Calculating Metrics:   0%|          | 0/4 [00:00<?, ?it/s]

{
  "success": true,
  "result": {
    "observed_value": 2
  },
  "meta": {},
  "exception_info": {
    "raised_exception": false,
    "exception_traceback": null,
    "exception_message": null
  }
}

The output results show that validation of the host_identity_verified column **has been successfully carried out.** The expectation set is that the number of unique values in the column should be **between 2 and 4.** The observed value is in accordance with the expectation, **namely 2 unique values.** With these results, it can be concluded that the n**umber of unique values in the host_identity_verified column meets the specified criteria, namely between 2 and 4.**

### Expectation 6 : Column *reviews_per_month* must have a median value between 0.5 and 1

In [37]:
# Expectation 6 : Column `reviews_per_month` must have a median value between 0.5 and 1

validator.expect_column_median_to_be_between('reviews_per_month', min_value=0.5, max_value=1)
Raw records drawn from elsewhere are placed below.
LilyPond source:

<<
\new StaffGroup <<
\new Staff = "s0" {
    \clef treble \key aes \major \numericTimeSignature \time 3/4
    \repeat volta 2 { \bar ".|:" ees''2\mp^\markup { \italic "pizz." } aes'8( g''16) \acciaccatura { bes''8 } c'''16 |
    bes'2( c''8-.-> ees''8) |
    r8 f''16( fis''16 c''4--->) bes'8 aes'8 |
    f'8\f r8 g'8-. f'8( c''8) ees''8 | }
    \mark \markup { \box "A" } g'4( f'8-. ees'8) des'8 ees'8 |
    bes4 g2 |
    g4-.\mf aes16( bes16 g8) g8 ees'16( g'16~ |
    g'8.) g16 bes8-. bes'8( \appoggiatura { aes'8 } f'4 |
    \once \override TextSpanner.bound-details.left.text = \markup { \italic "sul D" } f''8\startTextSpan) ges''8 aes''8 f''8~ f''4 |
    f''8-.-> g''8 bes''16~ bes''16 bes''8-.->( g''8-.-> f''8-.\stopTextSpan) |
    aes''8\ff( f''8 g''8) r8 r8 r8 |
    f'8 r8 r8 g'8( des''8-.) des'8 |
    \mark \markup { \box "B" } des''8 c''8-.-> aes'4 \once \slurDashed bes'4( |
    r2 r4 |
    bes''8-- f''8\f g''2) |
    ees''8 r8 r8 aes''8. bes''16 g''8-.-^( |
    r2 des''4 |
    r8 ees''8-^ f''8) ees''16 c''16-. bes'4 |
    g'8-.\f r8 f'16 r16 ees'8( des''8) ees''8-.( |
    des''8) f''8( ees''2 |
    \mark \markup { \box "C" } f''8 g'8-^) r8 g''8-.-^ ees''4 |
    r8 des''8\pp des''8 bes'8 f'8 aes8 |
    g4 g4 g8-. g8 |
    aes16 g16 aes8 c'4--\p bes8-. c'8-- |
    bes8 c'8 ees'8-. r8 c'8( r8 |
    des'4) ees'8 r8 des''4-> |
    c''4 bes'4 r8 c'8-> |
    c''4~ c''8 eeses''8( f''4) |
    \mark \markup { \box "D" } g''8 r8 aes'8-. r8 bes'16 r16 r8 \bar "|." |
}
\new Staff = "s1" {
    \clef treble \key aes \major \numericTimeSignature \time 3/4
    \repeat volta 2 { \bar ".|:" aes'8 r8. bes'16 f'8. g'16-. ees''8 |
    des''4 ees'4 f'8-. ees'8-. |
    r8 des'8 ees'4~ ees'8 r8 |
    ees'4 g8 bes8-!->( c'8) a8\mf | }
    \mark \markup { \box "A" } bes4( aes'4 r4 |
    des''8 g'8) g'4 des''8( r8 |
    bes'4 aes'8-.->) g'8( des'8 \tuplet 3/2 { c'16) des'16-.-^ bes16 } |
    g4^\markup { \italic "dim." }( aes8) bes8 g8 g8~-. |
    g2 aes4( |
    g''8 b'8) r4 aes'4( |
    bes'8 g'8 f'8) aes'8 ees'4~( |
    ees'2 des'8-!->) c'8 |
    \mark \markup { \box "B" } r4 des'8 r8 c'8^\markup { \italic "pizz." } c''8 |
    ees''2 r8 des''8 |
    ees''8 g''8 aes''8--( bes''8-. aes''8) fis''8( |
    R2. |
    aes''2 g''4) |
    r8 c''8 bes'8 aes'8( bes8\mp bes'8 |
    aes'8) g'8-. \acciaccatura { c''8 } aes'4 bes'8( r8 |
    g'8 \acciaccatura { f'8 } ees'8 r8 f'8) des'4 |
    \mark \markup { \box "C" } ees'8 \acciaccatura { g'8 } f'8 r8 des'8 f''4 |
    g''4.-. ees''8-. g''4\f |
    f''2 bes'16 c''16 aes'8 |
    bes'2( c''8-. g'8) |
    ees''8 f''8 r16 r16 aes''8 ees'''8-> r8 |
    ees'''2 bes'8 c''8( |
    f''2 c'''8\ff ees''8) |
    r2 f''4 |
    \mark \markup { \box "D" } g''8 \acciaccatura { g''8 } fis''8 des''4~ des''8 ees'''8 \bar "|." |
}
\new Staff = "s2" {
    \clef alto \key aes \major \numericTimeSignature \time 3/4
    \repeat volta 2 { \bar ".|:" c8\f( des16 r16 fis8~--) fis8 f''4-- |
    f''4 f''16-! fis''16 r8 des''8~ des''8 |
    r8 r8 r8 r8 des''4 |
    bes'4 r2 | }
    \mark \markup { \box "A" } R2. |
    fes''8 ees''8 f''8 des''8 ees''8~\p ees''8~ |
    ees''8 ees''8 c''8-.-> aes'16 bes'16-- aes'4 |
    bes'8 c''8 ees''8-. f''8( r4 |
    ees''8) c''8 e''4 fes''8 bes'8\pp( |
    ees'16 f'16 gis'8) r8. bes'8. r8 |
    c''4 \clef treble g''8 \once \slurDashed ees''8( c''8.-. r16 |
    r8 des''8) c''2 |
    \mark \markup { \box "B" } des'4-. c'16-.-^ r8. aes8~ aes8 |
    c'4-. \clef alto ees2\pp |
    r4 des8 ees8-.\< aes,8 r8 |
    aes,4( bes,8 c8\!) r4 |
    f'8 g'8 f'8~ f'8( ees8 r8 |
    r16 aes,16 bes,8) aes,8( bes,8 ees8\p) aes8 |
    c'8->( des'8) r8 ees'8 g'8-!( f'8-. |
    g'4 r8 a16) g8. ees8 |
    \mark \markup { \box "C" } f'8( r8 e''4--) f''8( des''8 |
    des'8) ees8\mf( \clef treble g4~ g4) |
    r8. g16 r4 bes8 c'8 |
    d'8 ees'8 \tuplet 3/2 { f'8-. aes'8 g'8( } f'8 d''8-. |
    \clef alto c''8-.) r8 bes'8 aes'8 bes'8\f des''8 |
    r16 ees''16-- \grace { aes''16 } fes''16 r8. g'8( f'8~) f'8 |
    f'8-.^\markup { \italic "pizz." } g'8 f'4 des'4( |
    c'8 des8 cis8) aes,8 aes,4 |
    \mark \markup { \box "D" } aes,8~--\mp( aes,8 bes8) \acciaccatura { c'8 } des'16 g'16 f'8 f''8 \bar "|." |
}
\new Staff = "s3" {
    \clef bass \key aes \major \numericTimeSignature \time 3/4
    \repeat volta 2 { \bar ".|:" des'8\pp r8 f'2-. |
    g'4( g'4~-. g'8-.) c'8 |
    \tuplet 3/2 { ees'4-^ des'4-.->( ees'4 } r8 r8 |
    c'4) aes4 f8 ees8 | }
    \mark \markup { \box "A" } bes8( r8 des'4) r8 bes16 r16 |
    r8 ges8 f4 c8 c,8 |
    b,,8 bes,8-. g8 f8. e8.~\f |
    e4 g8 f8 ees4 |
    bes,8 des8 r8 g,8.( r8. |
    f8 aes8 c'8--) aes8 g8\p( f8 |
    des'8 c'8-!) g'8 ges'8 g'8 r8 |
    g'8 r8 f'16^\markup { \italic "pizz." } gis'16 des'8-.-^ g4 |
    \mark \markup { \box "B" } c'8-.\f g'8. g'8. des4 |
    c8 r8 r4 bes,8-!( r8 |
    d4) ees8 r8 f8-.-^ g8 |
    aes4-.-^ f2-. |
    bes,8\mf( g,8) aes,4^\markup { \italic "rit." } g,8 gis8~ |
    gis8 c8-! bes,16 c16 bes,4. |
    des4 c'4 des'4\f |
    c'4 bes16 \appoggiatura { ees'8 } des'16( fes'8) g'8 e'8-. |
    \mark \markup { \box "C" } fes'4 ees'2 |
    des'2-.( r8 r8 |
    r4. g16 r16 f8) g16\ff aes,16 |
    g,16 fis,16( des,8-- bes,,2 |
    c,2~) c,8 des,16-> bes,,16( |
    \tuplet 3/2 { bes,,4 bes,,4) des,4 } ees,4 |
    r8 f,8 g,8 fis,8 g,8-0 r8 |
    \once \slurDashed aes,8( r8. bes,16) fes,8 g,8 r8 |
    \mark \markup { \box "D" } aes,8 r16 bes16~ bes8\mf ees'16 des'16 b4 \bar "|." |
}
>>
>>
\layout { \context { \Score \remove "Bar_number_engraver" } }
Calculating Metrics:   0%|          | 0/4 [00:00<?, ?it/s]

{
  "success": true,
  "result": {
    "observed_value": 0.74
  },
  "meta": {},
  "exception_info": {
    "raised_exception": false,
    "exception_traceback": null,
    "exception_message": null
  }
}

The output results show that the expectation expect_column_median_to_be_between **has been fulfilled properly**. The expectation requires that the median of the reviews_per_month column must be between the **minimum value of 0.5 and the maximum value of 1**. In the output, we see that **the observed_value is 0.74.** Since **this value is between the expected range (0.5 to 1), the result is true**, indicating that the expectation has been met.

### Expectation 7 : Column *price* should have an average score between 600 and 650

In [41]:
# Expectation 7 : Column `price` should have an average score between 600 and 650

validator.expect_column_mean_to_be_between('price', min_value=600, max_value=650)

Calculating Metrics:   0%|          | 0/4 [00:00<?, ?it/s]

{
  "success": true,
  "result": {
    "observed_value": 626.0427099023875
  },
  "meta": {},
  "exception_info": {
    "raised_exception": false,
    "exception_traceback": null,
    "exception_message": null
  }
}

The output results show that validation of the price column **has been successfully carried out.** The expectation set is that the average value in that column should be **between 600 and 650.** The observed value is in line with the expectation, **namely around 626.04.** This is in accordance with the previously set range. With these results, it can be concluded that **the average value in the price column meets the established criteria,** namely between 600 and 650.